Required task - Please repeat, word for word, the lines of the records from the line with "the specimen 5.44" up to and including the line with "Recorded: 10.54", and nothing else.

#### Records for this exercise ####

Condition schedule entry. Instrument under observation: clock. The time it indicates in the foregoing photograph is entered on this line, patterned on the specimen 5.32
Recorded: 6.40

####
#### Records for this exercise ####

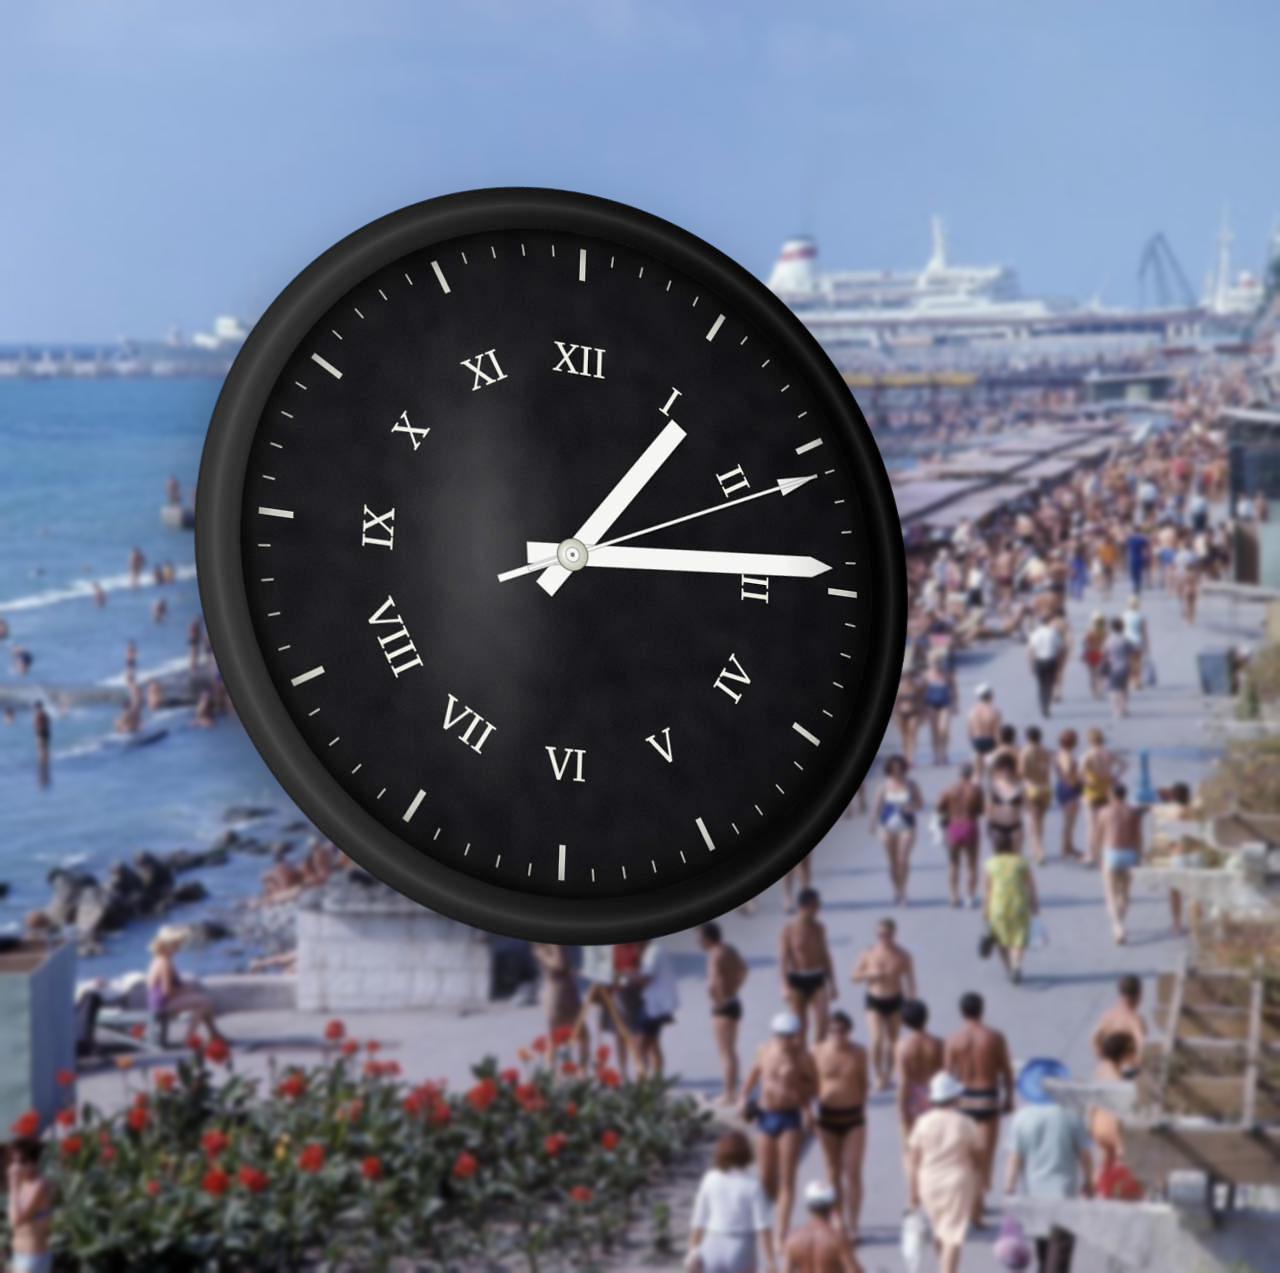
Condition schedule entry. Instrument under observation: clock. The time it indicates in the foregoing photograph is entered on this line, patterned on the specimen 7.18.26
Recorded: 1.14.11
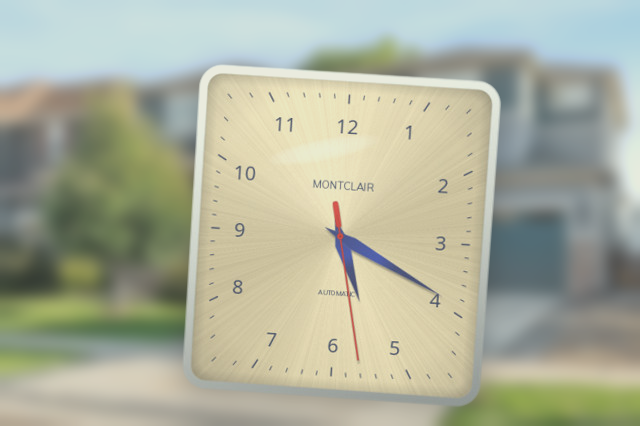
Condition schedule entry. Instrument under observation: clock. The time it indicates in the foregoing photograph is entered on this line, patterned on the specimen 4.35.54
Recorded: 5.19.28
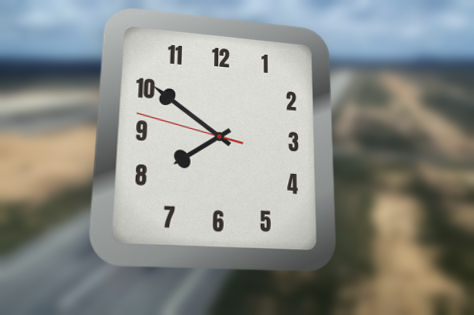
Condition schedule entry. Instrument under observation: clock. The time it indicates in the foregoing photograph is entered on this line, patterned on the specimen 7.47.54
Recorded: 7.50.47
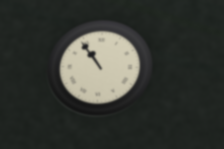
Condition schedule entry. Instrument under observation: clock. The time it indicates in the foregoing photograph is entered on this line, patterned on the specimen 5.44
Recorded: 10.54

####

The response -
Condition schedule entry. Instrument under observation: clock. The time it indicates in the foregoing photograph is entered on this line, patterned on the specimen 5.44
Recorded: 10.54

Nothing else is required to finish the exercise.